The Thermal Response of Permafrost to Coastal Floodplain Flooding
Flooding of low-lying Arctic regions has the potential to warm and thaw permafrost by changing the surface reflectance of solar insolation, increasing subsurface soil moisture, and increasing soil thermal conductivity. However, the impact of flooding on permafrost in the continuous permafrost environment remains poorly understood. To address this knowledge gap, we used a combination of available flooding data on the Ikpikpuk delta and a numerical model to simulate the hydro-thermal responses of permafrost to coastal flooding.
Arctic coastal flooding events have increased and are expected to continue to increase in both frequency and intensity. Our model-based study provides the first investigation of the impact of floods on low-lying coastal permafrost hydro-thermal dynamics. The change in active layer thickness due to floods may have important biogeochemical feedback on carbon and nutrients presently frozen in permafrost. This model-based exploration of the flooding effect on permafrost landscapes helps advance our understanding of the vulnerability of coastal permafrost to flood inundation and aid in the assessment of flooding risks of coastal landscapes.
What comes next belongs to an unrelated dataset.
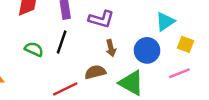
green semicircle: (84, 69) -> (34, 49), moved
In this study, we investigated how coastal freshwater flooding would alter the hydro-thermal processes of permafrost by using a physically-based hydro-thermal dynamic model, ATS (Advanced Terrestrial Simulator). We simulated the changes in subsurface temperature, soil moisture, and ice content of a synthetic coastal permafrost landscape under three flooding scenarios, including the late spring and early summer floods, mid to late summer floods, and all floods throughout the spring and summer. We found that floods have an important impact on coastal permafrost dynamics. Flooding leads to cooler surficial soil due to the increase of latent heat associated with the thawing and evaporation of the wetter soil. Conversely, floods facilitate heat penetration to deeper soil zones due to the increased thermal conductivity of wetter soils. The cooling effect of floods may be intensified in the second year because the increased ice content and soil moisture in the first year can continue affecting the subsurface temperature in the second year. Although the cooling effect may reduce the heat input and weaken the warming effect, the subsurface warming continues with repeated floods year after year. The timing of floods is a key factor controlling the flooding effect. The floods occurring in the middle or late summer are more likely to cause warmer permafrost and a deeper thaw depth relative to floods from the late spring and early summer.